» EL PROBLEMA: Por favor, extrae del texto sobre la muerte de la madre, copiado tal cual, el fragmento que se abre con las palabras que contienen "Comentarios" y se cierra con "(o está): resurrección.".

» TEXTO:
= = = =
Un mes después cuando leo la palabra cementerio pienso en ella, cuando veo un pañuelo blanco de seda con el que cerraron la boca, pienso en ella, cuando digo la palabra “madre” ya no pienso en ella. Veo unos ojos vidriados y una boca hundida. Veo el rostro de la muerte.

No sabemos quien de sus ocho hijos abrirá la puerta de la alcoba

hb | 24 de agosto de 2008

Comentarios

  1. Cayetano
    2008-08-24 15:40

    Lei el texto, demasiado íntimo como para que pudiera comentarlo, aquí solo doy testimonio público de fe (el el hombre que escribe, en su pérdida). Por mi parte el duelo, y la muerte, es silencio. El recuerdo de lo que ya no es (o está): resurrección.

  2. María José
    2008-08-24 16:53

    Hilario, un texto precioso.
= = = =
» MATERIAL LISTADO:
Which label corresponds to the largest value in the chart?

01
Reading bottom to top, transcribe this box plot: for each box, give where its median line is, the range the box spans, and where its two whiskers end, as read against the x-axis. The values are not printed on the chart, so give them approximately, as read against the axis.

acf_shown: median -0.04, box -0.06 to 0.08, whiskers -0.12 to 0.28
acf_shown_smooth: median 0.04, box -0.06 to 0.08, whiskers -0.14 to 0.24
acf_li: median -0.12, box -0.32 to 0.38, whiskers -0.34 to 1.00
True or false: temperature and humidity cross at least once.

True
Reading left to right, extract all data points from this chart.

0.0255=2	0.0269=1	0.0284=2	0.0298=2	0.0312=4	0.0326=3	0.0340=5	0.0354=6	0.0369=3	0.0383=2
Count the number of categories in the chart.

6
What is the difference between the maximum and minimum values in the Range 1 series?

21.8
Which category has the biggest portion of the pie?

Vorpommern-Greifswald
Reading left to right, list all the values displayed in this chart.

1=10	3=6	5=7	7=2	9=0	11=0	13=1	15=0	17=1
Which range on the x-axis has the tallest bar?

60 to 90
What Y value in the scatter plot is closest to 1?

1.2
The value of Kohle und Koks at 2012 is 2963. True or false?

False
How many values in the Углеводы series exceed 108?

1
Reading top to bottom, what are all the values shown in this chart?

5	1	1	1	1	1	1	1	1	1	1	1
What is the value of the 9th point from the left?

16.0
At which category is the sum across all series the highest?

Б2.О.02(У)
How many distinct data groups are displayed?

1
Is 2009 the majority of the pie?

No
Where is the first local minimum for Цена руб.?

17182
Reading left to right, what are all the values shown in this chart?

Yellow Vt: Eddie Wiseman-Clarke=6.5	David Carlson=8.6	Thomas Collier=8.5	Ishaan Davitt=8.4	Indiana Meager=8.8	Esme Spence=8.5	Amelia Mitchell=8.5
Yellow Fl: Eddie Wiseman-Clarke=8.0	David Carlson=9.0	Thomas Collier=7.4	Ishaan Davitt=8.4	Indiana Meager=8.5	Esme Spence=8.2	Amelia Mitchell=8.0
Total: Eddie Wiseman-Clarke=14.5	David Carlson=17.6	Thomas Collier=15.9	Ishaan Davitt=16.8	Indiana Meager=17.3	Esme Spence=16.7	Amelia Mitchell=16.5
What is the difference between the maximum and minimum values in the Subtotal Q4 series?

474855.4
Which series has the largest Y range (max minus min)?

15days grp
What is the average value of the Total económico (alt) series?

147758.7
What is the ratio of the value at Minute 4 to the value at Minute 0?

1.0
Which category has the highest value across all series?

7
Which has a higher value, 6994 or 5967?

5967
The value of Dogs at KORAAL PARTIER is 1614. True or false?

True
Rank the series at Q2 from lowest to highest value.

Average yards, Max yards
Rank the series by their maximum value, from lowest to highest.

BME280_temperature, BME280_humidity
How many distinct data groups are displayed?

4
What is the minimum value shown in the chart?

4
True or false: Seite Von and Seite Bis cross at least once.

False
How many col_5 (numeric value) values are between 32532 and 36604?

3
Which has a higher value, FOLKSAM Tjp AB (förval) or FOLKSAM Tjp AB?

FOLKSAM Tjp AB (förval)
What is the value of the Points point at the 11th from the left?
= = = =
» RESPUESTA:
Comentarios

  1. Cayetano
    2008-08-24 15:40

    Lei el texto, demasiado íntimo como para que pudiera comentarlo, aquí solo doy testimonio público de fe (el el hombre que escribe, en su pérdida). Por mi parte el duelo, y la muerte, es silencio. El recuerdo de lo que ya no es (o está): resurrección.